Kerberos basics

Kerberos performs authentication as a trusted third-party authentication service by using conventional shared secret key cryptography. Kerberos provides a means of verifying the identities of principals, without relying on authentication by the host operating system, without basing trust on host addresses, without requiring physical security of all the hosts on the network, and under the assumption that packets traveling along the network can be read, modified, and inserted at will.

The two methods for obtaining credentials, the initial-ticket exchange and the ticket-granting-ticket exchange, use slightly different protocols and require different Application Programming Interface (API) routines.

The basic difference an application programmer sees is that the initial-ticket exchange does not require a ticket-granting-ticket (TGT) but does require the client's secret key. Usually, the initial-ticket exchange is for a TGT, and TGT exchanges are used from then on.

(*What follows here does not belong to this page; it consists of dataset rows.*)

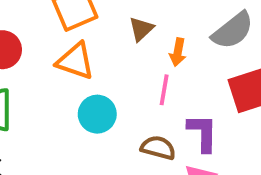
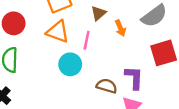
orange arrow: (178, 52) -> (120, 28), turned -35
pink line: (164, 90) -> (87, 40), moved

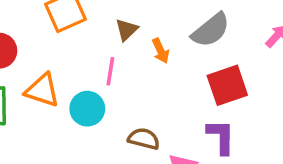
orange triangle: (58, 32) -> (42, 90), moved
purple L-shape: (134, 78) -> (221, 137), moved

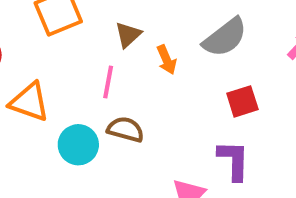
red square: (227, 85) -> (242, 101), size x0.7
cyan circle: (87, 109) -> (78, 145), moved
brown semicircle: (144, 139) -> (126, 129), moved

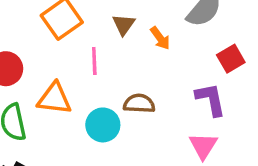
pink line: (108, 82) -> (94, 61), moved
purple L-shape: (234, 160) -> (211, 99), moved

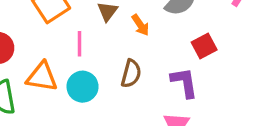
brown semicircle: (139, 104) -> (131, 74), moved, turned 100
cyan circle: (103, 125) -> (83, 87), moved

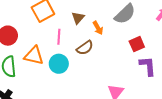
brown semicircle: (131, 74) -> (85, 48), moved, turned 36
purple L-shape: (184, 83) -> (148, 66), moved

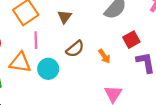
orange arrow: (98, 28) -> (104, 56), moved
pink line: (59, 37) -> (36, 40), moved

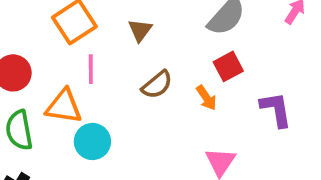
red square: (131, 40) -> (228, 66), moved
cyan circle: (48, 69) -> (92, 141), moved

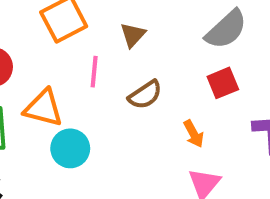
pink line: (91, 69) -> (94, 72), moved
orange arrow: (206, 98) -> (194, 134), moved

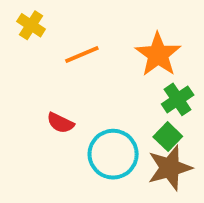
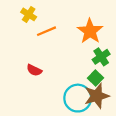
yellow cross: (31, 25) -> (29, 14), moved
cyan circle: (113, 154) -> (78, 98), moved

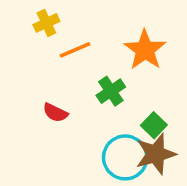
yellow cross: (29, 14) -> (46, 23), turned 32
green cross: (101, 57) -> (111, 91), moved

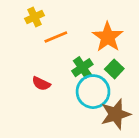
green square: (154, 125) -> (114, 69), moved
cyan circle: (125, 157) -> (93, 92), moved

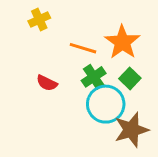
orange line: (56, 37) -> (83, 48), moved, turned 40
red semicircle: (41, 84) -> (47, 83), moved

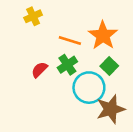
green cross: (94, 77) -> (67, 65), moved
red semicircle: (47, 83) -> (39, 70), turned 108

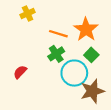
red semicircle: (39, 70) -> (20, 72), moved

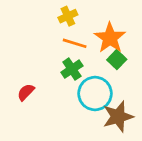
yellow cross: (28, 14) -> (68, 16), moved
green square: (91, 55) -> (117, 60), moved

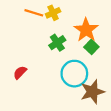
orange line: (75, 43) -> (34, 13), moved
green cross: (72, 69) -> (57, 43), moved

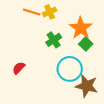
brown star: (92, 92) -> (87, 86), turned 30

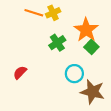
cyan circle: (70, 69) -> (74, 74), size x0.7

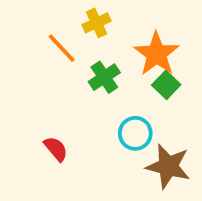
orange line: (34, 13) -> (62, 48), moved, turned 30
red semicircle: (20, 73) -> (56, 149), moved, turned 96

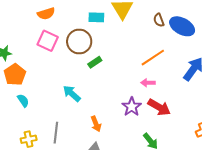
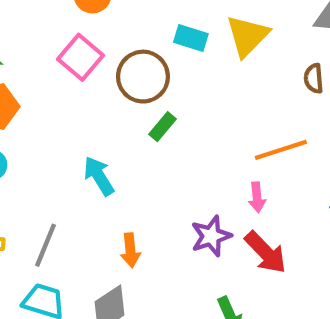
green rectangle: (95, 62) -> (163, 127), turned -32
pink arrow: (148, 83) -> (257, 197), turned -112

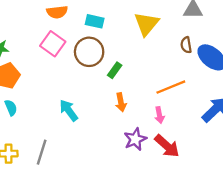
cyan rectangle: (191, 38) -> (95, 21), moved
green rectangle: (163, 127) -> (115, 70), moved
orange arrow: (130, 250) -> (121, 102), moved

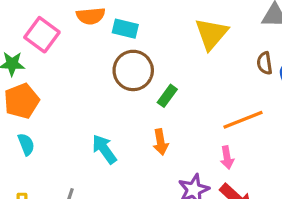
cyan rectangle: (95, 21) -> (125, 29), moved
pink square: (53, 44) -> (42, 35), moved
orange arrow: (121, 102) -> (161, 142), moved

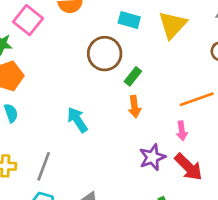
cyan rectangle: (125, 29) -> (129, 20), moved
orange arrow: (161, 142) -> (135, 107), moved

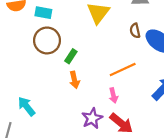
cyan rectangle: (129, 20) -> (43, 13), moved
cyan arrow: (77, 120) -> (26, 106), moved

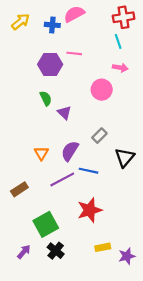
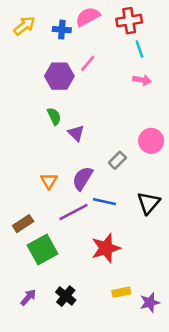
red cross: (124, 17) -> (129, 21), moved
pink line: (74, 53) -> (88, 63), turned -56
pink circle: (102, 90) -> (151, 141), moved
black triangle: (125, 158) -> (149, 203), moved
green square: (46, 224) -> (42, 249), moved

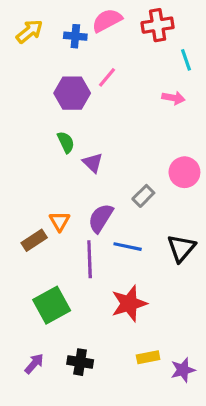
cyan line: (139, 49) -> (186, 60), moved
purple line: (74, 212) -> (90, 259), turned -64
brown rectangle: (23, 224) -> (34, 240), moved
black cross: (66, 296) -> (80, 362), turned -30

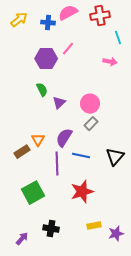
purple triangle: (93, 163) -> (59, 103), turned 32
pink circle: (184, 172) -> (90, 104), moved
purple arrow: (34, 364) -> (22, 239), moved

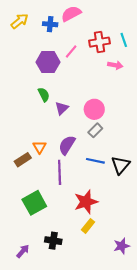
red cross: (100, 16) -> (100, 42), moved
blue line: (81, 156) -> (95, 161), moved
yellow rectangle: (94, 226) -> (88, 226), moved, turned -40

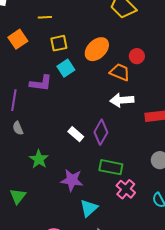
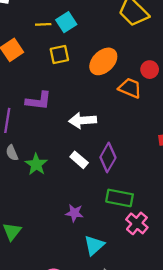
cyan square: (66, 68) -> (66, 22), moved
white arrow: (122, 100) -> (83, 120), moved
green star: (39, 159) -> (36, 164), moved
purple star: (72, 180) -> (74, 213), size x0.7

In a TGT exchange, the TGT is sent as part of the request for a ticket and the reply is encrypted in the session key obtained from the TGT. Thus, once a user's password is used to obtain the initial TGT, it is not required for subsequent TGT exchanges to obtain additional tickets.

A ticket-granting ticket contains the Kerberos server (krbtgt/realm) as the server name. A service ticket contains the application server as the server name. A ticket-granting ticket is used to obtain service tickets. In order to obtain a service ticket for a server in another realm, the application must first obtain a ticket-granting ticket to the Kerberos server for that realm.

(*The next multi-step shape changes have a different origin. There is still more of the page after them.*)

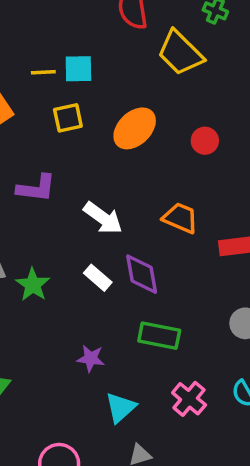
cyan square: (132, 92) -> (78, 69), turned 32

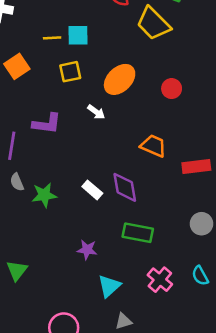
white arrow: (103, 218) -> (96, 112), moved, size x0.6
green star: (33, 285) -> (44, 195), turned 30

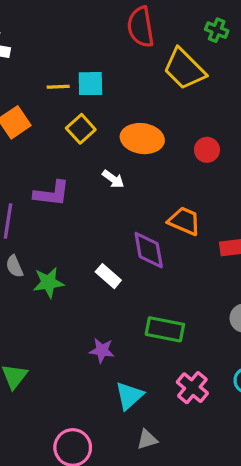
yellow square: (70, 72) -> (81, 129), turned -30
orange ellipse: (120, 79) -> (142, 139), turned 52
purple diamond: (125, 187) -> (149, 250), moved

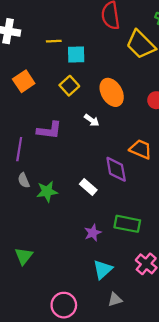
yellow line: (58, 87) -> (54, 41), moved
orange ellipse: (142, 139) -> (112, 92), turned 52
purple star: (102, 350) -> (93, 233), moved, turned -30

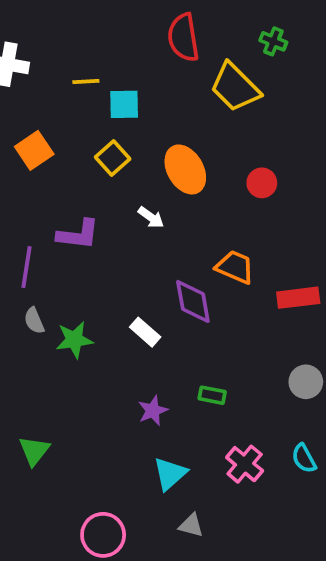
green rectangle: (127, 224) -> (212, 395), size x0.6
gray triangle: (115, 300) -> (191, 525), turned 32

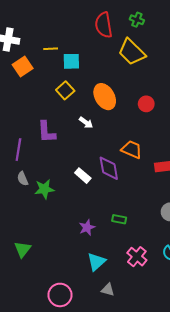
green cross: (273, 41) -> (137, 20), moved
orange square: (34, 150) -> (23, 66), moved
purple L-shape: (78, 235) -> (46, 132), turned 80
white rectangle: (145, 332) -> (83, 176), moved

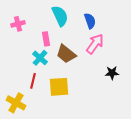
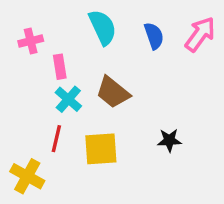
pink rectangle: (46, 39) -> (60, 67), moved
pink arrow: (95, 44) -> (200, 34), moved
black star: (112, 73) -> (169, 140), moved

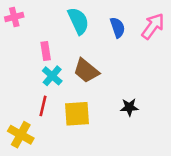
pink cross: (31, 41) -> (14, 17), moved

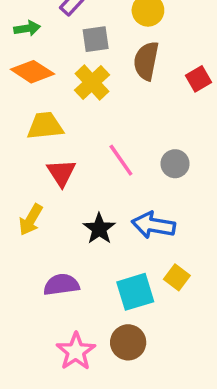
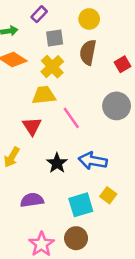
yellow trapezoid: (45, 126) -> (44, 95), moved
gray circle: (175, 164) -> (117, 106), moved, size x1.5

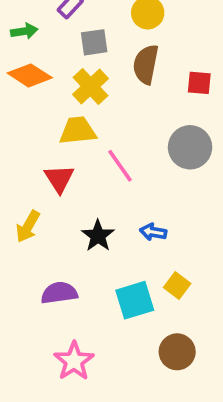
red square: (122, 64) -> (199, 83), turned 35
blue arrow: (93, 161) -> (153, 232), size x0.6
brown circle: (76, 238) -> (177, 352), moved

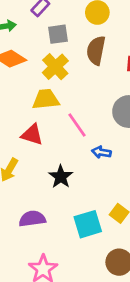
red triangle: (59, 179) -> (32, 135), turned -40
blue arrow: (153, 232) -> (101, 152), moved

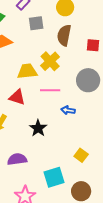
yellow cross: (55, 67) -> (50, 61), moved
pink line: (77, 125) -> (50, 90), turned -54
cyan square: (88, 224) -> (54, 177), moved

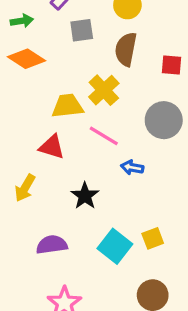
pink line: (50, 90) -> (104, 136), turned 30
yellow square: (81, 155) -> (153, 238), turned 32
cyan square: (54, 177) -> (115, 246), moved, turned -35

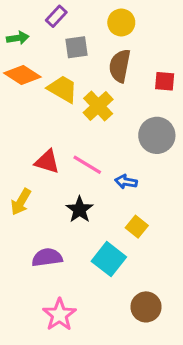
yellow trapezoid: (68, 106) -> (63, 89), moved, turned 36
pink line: (104, 136) -> (87, 165), moved
yellow square: (153, 238) -> (137, 227), moved, turned -30

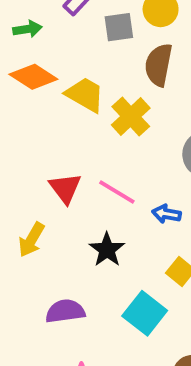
gray square: (76, 47) -> (119, 27), moved
red triangle: (47, 162) -> (65, 188), turned 36

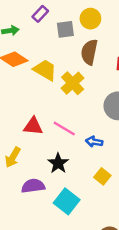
red triangle: (65, 188) -> (33, 126), turned -48
purple semicircle: (65, 311) -> (33, 186), moved
cyan square: (145, 313) -> (67, 201), moved

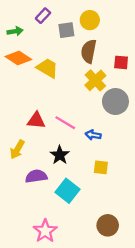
yellow cross: (73, 83) -> (95, 80), moved
yellow square: (102, 176) -> (101, 167), turned -32

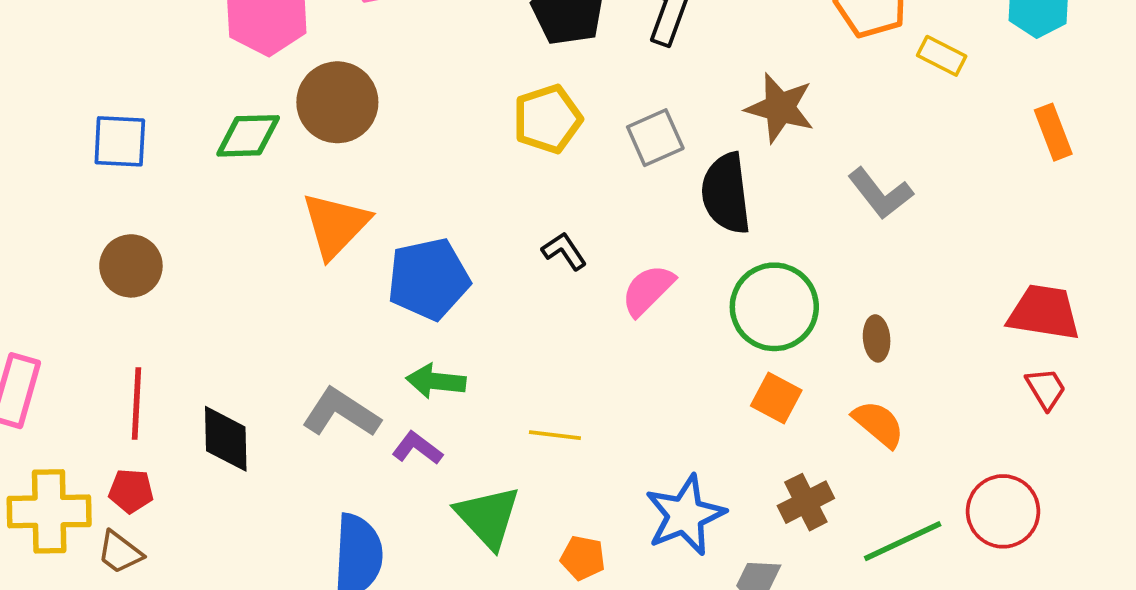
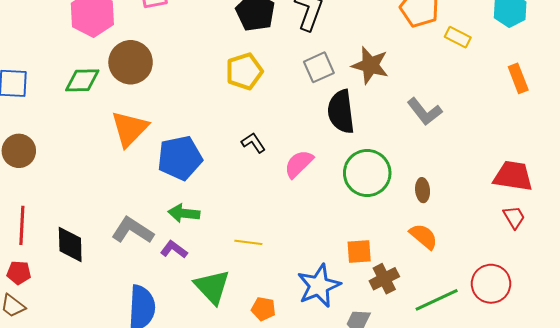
gray square: (655, 138) -> (319, 67), moved
orange square: (776, 398) -> (359, 252), moved, turned -32

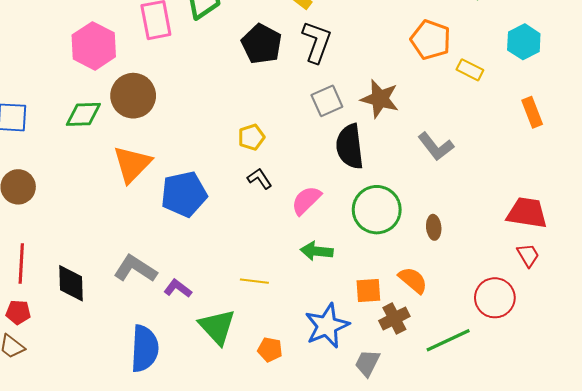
yellow pentagon: (244, 71) -> (251, 137), moved, size x0.7
green arrow: (184, 213) -> (317, 251), moved
orange semicircle: (424, 236) -> (413, 280), moved
red circle: (491, 284) -> (495, 298), moved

The Kerberos server reply consists of a ticket and a session key, encrypted either in the user's secret key or the TGT session key. The combination of a ticket and a session key is known as a set of credentials. An application client can use these credentials to authenticate to the application server by sending the ticket and an authenticator to the server. The authenticator is encrypted in the session key of the ticket and contains the name of the client, the name of the server, and the time the authenticator was created.

In order to verify the authentication, the application server decrypts the ticket using its service key, which is known only by the application server and the Kerberos server. Inside the ticket, the Kerberos server has placed the name of the client, the name of the server, a session key associated with the ticket, and some additional information.

The application server then uses the ticket session key to decrypt the authenticator and verifies that the information in the authenticator matches the information in the ticket. The server also verifies that the authenticator timestamp is recent to prevent replay attacks (the default is 5 minutes). Since the session key was generated randomly by the Kerberos server and delivered encrypted in the service key and a key known only by the user, the application server can be confident that users really are who they claim to be, by virtue of the fact that the user was able to encrypt the authenticator in the correct key.

To provide detection of both replay attacks and message stream modification attacks, the integrity of all the messages exchanged between principals can also be guaranteed by generating and transmitting a collision-proof checksum of the client's message, keyed with the session key. Privacy and integrity of the message exchanged between principals can be secured by encrypting the data to be passed using the session key.